Stored data entries
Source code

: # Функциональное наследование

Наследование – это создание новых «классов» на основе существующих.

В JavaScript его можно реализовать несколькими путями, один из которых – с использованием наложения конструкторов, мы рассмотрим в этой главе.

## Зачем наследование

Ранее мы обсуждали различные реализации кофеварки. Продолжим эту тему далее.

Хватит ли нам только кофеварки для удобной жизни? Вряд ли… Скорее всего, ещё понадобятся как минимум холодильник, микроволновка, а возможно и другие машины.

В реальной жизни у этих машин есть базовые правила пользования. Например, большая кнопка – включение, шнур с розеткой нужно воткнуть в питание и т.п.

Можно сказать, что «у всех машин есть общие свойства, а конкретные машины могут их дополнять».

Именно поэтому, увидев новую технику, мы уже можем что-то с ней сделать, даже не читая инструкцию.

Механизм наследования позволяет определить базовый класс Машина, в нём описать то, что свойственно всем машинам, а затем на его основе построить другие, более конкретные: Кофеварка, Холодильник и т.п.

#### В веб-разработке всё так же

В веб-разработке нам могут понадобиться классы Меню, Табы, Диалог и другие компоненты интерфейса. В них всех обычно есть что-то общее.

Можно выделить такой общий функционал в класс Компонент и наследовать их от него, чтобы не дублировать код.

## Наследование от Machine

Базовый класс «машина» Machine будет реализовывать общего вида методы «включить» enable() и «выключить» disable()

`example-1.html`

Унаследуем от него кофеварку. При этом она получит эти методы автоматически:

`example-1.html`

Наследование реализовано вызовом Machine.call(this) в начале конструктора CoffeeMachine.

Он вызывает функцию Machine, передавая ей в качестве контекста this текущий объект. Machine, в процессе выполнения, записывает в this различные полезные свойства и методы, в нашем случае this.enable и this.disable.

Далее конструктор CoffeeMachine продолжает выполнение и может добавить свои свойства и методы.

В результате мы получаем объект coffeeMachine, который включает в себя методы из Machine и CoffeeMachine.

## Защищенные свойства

■ TASK INSTRUCTIONS ■
Please write out the entries exactly, keeping every line intact.

■ WRITTEN REPLY ■
Source code

: # Функциональное наследование

Наследование – это создание новых «классов» на основе существующих.

В JavaScript его можно реализовать несколькими путями, один из которых – с использованием наложения конструкторов, мы рассмотрим в этой главе.

## Зачем наследование

Ранее мы обсуждали различные реализации кофеварки. Продолжим эту тему далее.

Хватит ли нам только кофеварки для удобной жизни? Вряд ли… Скорее всего, ещё понадобятся как минимум холодильник, микроволновка, а возможно и другие машины.

В реальной жизни у этих машин есть базовые правила пользования. Например, большая кнопка – включение, шнур с розеткой нужно воткнуть в питание и т.п.

Можно сказать, что «у всех машин есть общие свойства, а конкретные машины могут их дополнять».

Именно поэтому, увидев новую технику, мы уже можем что-то с ней сделать, даже не читая инструкцию.

Механизм наследования позволяет определить базовый класс Машина, в нём описать то, что свойственно всем машинам, а затем на его основе построить другие, более конкретные: Кофеварка, Холодильник и т.п.

#### В веб-разработке всё так же

В веб-разработке нам могут понадобиться классы Меню, Табы, Диалог и другие компоненты интерфейса. В них всех обычно есть что-то общее.

Можно выделить такой общий функционал в класс Компонент и наследовать их от него, чтобы не дублировать код.

## Наследование от Machine

Базовый класс «машина» Machine будет реализовывать общего вида методы «включить» enable() и «выключить» disable()

`example-1.html`

Унаследуем от него кофеварку. При этом она получит эти методы автоматически:

`example-1.html`

Наследование реализовано вызовом Machine.call(this) в начале конструктора CoffeeMachine.

Он вызывает функцию Machine, передавая ей в качестве контекста this текущий объект. Machine, в процессе выполнения, записывает в this различные полезные свойства и методы, в нашем случае this.enable и this.disable.

Далее конструктор CoffeeMachine продолжает выполнение и может добавить свои свойства и методы.

В результате мы получаем объект coffeeMachine, который включает в себя методы из Machine и CoffeeMachine.

## Защищенные свойства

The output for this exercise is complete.